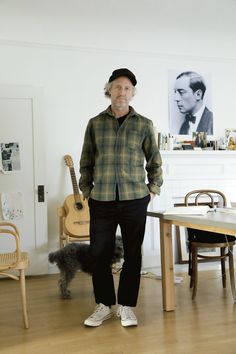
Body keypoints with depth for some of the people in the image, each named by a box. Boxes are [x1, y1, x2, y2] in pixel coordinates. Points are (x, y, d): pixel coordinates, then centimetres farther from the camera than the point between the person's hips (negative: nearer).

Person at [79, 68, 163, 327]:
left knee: (132, 254, 6)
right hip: (101, 200, 1)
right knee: (99, 254, 5)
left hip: (135, 200, 0)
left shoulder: (144, 124, 5)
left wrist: (153, 189, 6)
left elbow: (154, 161, 12)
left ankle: (127, 306, 22)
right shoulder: (95, 123, 6)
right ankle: (104, 305, 23)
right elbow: (86, 161, 11)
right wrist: (86, 190, 6)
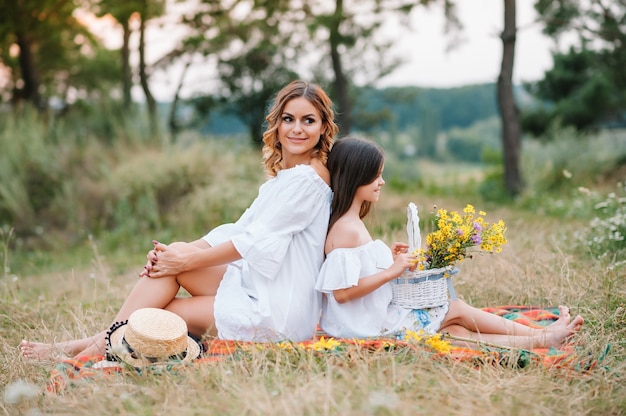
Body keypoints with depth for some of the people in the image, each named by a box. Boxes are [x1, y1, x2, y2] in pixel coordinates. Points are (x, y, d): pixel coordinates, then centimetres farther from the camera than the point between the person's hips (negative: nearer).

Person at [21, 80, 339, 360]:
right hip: (256, 289, 8)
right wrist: (181, 251, -6)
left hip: (276, 314, -8)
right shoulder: (282, 176, 16)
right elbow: (238, 231, 9)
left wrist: (186, 261, -11)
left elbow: (253, 243, -17)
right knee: (173, 253, -7)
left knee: (156, 313, -10)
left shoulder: (307, 178, -14)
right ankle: (112, 338, -9)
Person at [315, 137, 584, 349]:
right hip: (370, 326, -9)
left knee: (455, 332, 1)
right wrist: (392, 270, -20)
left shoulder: (349, 224, 11)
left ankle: (537, 341, -1)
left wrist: (387, 258, 5)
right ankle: (541, 336, 10)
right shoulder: (347, 230, -21)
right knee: (456, 311, -1)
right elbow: (342, 292, -26)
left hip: (376, 318, 9)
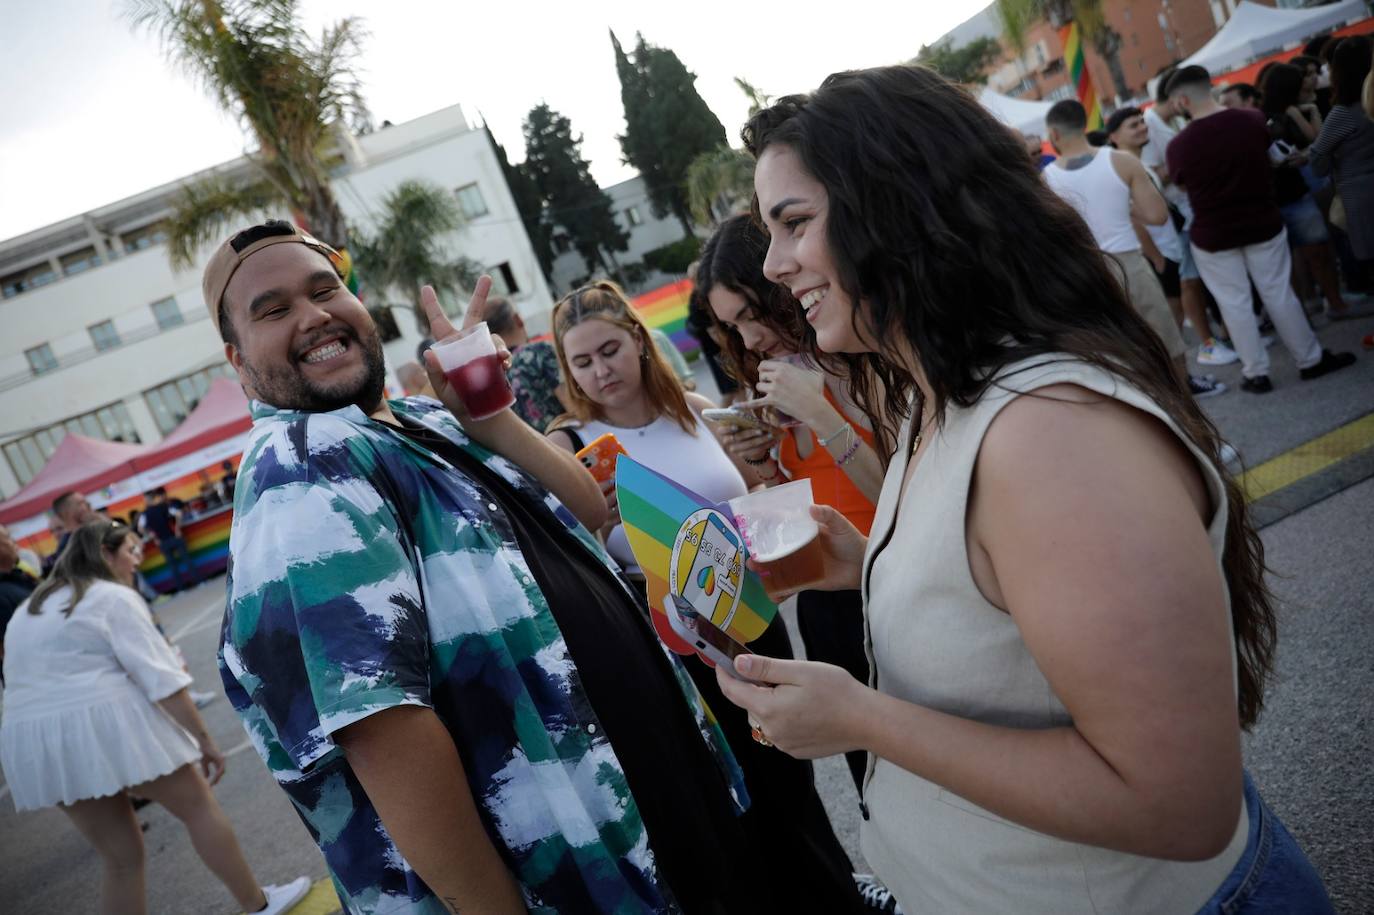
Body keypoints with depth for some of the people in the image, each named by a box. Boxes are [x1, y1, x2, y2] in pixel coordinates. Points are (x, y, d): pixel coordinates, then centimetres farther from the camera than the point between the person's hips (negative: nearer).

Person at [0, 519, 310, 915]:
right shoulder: (112, 597, -4)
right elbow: (160, 678, -12)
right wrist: (204, 739, -10)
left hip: (35, 745, 7)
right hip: (108, 723, -7)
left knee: (120, 857, 15)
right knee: (198, 806, 11)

+ + +

Each record should be written out again exactly, though without its pictures.

Result of the task >>
Body keypoints with depth for some of the people in the image, each named by a box. Boxes are [x1, y1, x2, y2] in pixel coordinates. Points are (x, y, d): pixel coordinates, then centimetres farther from the camera than the point between the person's hips (negative: nearer).

Person at [79, 68, 163, 327]:
left knee: (132, 254, 6)
right hip: (101, 200, 1)
right knee: (99, 254, 5)
left hip: (135, 200, 0)
left shoulder: (144, 124, 5)
left wrist: (153, 189, 6)
left elbow: (154, 161, 12)
left ankle: (127, 306, 22)
right shoulder: (95, 123, 6)
right ankle: (104, 305, 23)
right elbow: (86, 161, 11)
right wrist: (86, 190, 6)
Body keypoints with depth for some of the people in the image, each named by a box. Boxes are [x1, y1, x2, y2] in pixel coordinates. Points are (x, y, d): pixel coordinates, then centimetres farther from the camera than the point between the person's hips (negative: nearer).

Person at [21, 80, 339, 360]:
right hip: (256, 289, 8)
right wrist: (181, 251, -6)
left hip: (276, 314, -8)
right shoulder: (282, 176, 16)
right elbow: (238, 231, 9)
left wrist: (186, 261, -11)
left elbow: (253, 243, -17)
right knee: (173, 253, -7)
left knee: (156, 313, -10)
left shoulder: (307, 178, -14)
right ankle: (112, 338, -9)
Person at [315, 137, 584, 349]:
right hip: (370, 326, -9)
left knee: (455, 332, 1)
right wrist: (392, 270, -20)
left shoulder: (349, 224, 11)
left ankle: (537, 341, -1)
left wrist: (387, 258, 5)
right ankle: (541, 336, 10)
right shoulder: (347, 230, -21)
right knee: (456, 311, -1)
right elbow: (342, 292, -26)
left hip: (376, 318, 9)
Body keypoints with depth for some of the people in the image, each named by a box. Boxes are [x1, y1, x2, y2] in pixel coordinates. Points are (x, y, d): pixel coordinates, then centimetres farther from the camera than the point between the person's hips (negative: nearer).

Person at [0, 519, 310, 915]:
right shoulder: (112, 597, -4)
right elbow: (160, 678, -12)
right wrist: (204, 739, -10)
left hip: (35, 745, 7)
right hip: (108, 723, -7)
left knee: (120, 857, 15)
right knee: (198, 806, 11)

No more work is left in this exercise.